GOMEZ12102020

Mis memorias, 2
Víctor Orozco

Ciudad Juárez.- Doña Chepa Almuina. Los recuerdos sobre otros sucesos de la revolución eran incontables, puesto que los de una generación completa vivieron su niñez en medio de las desgracias venidas de las guerras. Doña Chepa Almuina, esposa de don Daniel Orozco, hijo del general Pascual Orozco, me narró cómo caminaba con sus hermanos los tres kilómetros que había entre su casa y la escuela, mirando en cada poste de telégrafo el horrendo espectáculo de los cadáveres colgados y descompuestos. Eran villistas ajusticiados por Pancho Reatas, como apodaron al general Francisco Murguía. Me contó también otro episodio fascinante, de la misma época, durante la cual cada familia sobrevivía a duras penas, entre la sequía, la gripe, las hambrunas y los saqueos.
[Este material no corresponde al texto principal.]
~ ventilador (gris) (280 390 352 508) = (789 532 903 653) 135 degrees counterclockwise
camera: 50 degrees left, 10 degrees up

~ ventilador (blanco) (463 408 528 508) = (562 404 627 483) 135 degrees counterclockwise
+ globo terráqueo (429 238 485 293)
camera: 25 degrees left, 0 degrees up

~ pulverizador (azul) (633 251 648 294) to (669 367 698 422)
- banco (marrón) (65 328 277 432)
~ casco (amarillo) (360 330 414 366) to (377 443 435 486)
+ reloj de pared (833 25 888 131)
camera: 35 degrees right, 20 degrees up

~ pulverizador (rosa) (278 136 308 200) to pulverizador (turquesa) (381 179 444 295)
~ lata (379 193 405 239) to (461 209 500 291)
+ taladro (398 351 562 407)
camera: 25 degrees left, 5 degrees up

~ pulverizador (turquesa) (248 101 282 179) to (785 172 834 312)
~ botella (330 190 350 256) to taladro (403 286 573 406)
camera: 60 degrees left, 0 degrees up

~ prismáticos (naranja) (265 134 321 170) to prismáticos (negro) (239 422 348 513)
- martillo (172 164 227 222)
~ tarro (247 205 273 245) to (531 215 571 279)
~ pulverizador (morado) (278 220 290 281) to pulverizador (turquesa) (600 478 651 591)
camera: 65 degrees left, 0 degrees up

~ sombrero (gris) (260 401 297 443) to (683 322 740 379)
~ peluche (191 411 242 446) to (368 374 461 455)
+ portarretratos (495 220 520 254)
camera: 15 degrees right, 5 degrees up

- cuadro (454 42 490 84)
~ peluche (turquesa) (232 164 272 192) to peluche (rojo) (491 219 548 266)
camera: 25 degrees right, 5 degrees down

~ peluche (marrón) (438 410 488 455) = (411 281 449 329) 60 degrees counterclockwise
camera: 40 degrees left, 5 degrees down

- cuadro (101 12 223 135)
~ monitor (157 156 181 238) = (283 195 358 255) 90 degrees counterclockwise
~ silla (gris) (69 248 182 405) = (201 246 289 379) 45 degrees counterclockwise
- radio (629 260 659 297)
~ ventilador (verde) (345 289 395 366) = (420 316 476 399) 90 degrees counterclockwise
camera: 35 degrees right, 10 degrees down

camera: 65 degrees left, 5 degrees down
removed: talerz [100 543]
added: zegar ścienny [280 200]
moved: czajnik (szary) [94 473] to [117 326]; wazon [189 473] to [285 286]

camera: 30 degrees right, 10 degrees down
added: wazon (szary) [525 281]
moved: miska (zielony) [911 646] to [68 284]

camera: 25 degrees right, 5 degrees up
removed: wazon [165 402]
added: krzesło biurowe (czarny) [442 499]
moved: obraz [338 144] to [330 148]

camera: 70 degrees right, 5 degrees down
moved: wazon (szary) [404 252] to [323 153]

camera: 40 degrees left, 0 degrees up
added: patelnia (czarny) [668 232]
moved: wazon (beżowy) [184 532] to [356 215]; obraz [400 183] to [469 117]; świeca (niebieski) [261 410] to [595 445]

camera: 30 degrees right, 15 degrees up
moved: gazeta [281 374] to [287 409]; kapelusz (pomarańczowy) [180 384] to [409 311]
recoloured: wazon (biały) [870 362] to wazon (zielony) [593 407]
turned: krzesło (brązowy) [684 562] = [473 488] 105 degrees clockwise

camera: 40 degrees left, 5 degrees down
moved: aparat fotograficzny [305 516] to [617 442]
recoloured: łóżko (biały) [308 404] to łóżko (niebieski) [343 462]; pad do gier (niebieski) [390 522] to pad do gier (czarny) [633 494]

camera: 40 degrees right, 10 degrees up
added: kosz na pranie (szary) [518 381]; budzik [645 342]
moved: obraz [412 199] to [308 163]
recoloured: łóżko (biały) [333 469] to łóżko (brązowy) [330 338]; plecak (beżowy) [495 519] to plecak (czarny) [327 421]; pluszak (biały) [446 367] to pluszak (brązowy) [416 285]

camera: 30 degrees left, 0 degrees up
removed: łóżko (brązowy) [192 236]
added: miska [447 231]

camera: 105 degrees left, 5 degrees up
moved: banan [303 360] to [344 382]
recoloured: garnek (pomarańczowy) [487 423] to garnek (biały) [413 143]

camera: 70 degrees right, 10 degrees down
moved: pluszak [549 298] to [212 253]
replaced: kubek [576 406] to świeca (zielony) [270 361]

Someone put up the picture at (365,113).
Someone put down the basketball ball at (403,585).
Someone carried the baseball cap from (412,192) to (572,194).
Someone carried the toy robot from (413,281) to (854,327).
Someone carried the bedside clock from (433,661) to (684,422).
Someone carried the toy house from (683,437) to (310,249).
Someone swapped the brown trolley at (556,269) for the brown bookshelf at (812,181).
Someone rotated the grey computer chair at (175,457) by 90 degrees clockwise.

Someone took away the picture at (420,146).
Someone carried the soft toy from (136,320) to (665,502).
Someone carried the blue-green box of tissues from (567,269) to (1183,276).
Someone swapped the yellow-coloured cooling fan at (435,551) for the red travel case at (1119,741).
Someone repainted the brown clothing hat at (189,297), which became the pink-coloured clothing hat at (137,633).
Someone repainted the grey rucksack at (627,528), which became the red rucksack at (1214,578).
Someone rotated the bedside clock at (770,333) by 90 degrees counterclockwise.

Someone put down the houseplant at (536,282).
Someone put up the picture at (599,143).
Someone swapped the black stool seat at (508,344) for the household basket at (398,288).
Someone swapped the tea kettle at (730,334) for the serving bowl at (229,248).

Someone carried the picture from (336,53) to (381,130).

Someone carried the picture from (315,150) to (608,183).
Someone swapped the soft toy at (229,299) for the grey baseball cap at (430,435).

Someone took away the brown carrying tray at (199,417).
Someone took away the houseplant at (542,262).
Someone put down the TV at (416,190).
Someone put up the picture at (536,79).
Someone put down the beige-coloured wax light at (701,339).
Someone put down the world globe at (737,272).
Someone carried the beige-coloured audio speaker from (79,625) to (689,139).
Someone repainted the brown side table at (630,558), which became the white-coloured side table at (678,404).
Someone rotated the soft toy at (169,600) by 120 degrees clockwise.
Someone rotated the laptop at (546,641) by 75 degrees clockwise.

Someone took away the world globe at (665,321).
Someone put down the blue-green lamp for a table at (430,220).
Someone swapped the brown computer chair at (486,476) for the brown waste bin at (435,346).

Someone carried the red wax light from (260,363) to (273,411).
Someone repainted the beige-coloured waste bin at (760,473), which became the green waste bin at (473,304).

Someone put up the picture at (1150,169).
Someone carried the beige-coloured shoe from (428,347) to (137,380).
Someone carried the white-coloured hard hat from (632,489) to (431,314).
La suya poseía una espléndida mula, queridísima por cuanto de ella dependían muchas de las posibilidades de recoger alguna magra cosecha y otras ingentes tareas en el rancho. Un día llegaron quizá villistas o quizá carrancistas y se llevaron a La Sombra, poseedora de una gran alzada. Pasaron los meses, durante los cuales no cesaron los lamentos por tan desastrosa pérdida. Una tarde noche, mientras cenaban, gritaron azorados cuando por una de las largas y estrechas ventanas de la cocina, se asomó la enorme cabeza de La Sombra. Había caminado quién sabe desde dónde y en qué momento de alguna batalla había huido, estaba enflaquecida y estragada, llena de mataduras, pero había encontrado a sus dueños.

Doña Pantaleona Márquez
Cuando era niño, acompañaba a mi madre a la casa de una señora llamada Pantaleona Márquez, quien era costurera. La recuerdo de entonces alta, morena, esbelta, canosa. Quizá cuarenta años más tarde, mi madre me comentó que doña Panta, como le llamaba, todavía vivía y había ajustado ya los cien años, pero que estaba muy consciente. Fui de inmediato a entrevistarla y me encontré con una viejecita pequeña, enjuta, platicadora. Había perdido a un hermano en la batalla de Cerro Prieto y conoció el pueblo antes de la revolución. Su familia en 1910 vivía en Santa Inés, donde ella procuraba enseñar a leer a los niños. Aquí, la revolución comenzó porque no aguantábamos a los ricos, me dijo. “Fíjate que nos tenían cercados, como animales, pues don Joaquín Chávez había echado un cerco por medio de las casas. Muchos de aquí y del rancho (Santa Inés) se juntaron para alzarse en armas contra el gobierno, aunque no creas, tenían miedo y al último ya no querían, porque se acordaban de lo que pasó en Tomochi, donde mataron a todos los inconformes, pero pues ya estaban comprometidos”. La plática terminó con una sabrosa respuesta: “Oiga, doña Panta, ¿y cómo le ha hecho usted para vivir tantos años?” Alzó el brazo y con un minúsculo dedo enfatizó: “Nunca vayas con los médicos, porque te matan”. Ya mi mamá me platicó que doña Panta era además experta en yerbas medicinales. Cuando, entre veras y bromas, les he narrado a médicos amigos la anécdota, he agregado el agudo juego de palabras de don Miguel de Unamuno: “A los médicos se les muere el paciente por temor a matarlo, o lo matan por temor a que se les muera”. Así que doña Panta no andaba tan desencaminada, si algo parecido decían el insigne filósofo español y también Mahatma Ghandi. Para mi ventura, no seguí la recomendación de doña Pantaleona y de sus prestigiados avales, pues de otra suerte, quizá no estaría escribiendo estas memorias. (4 de septiembre de 2022.)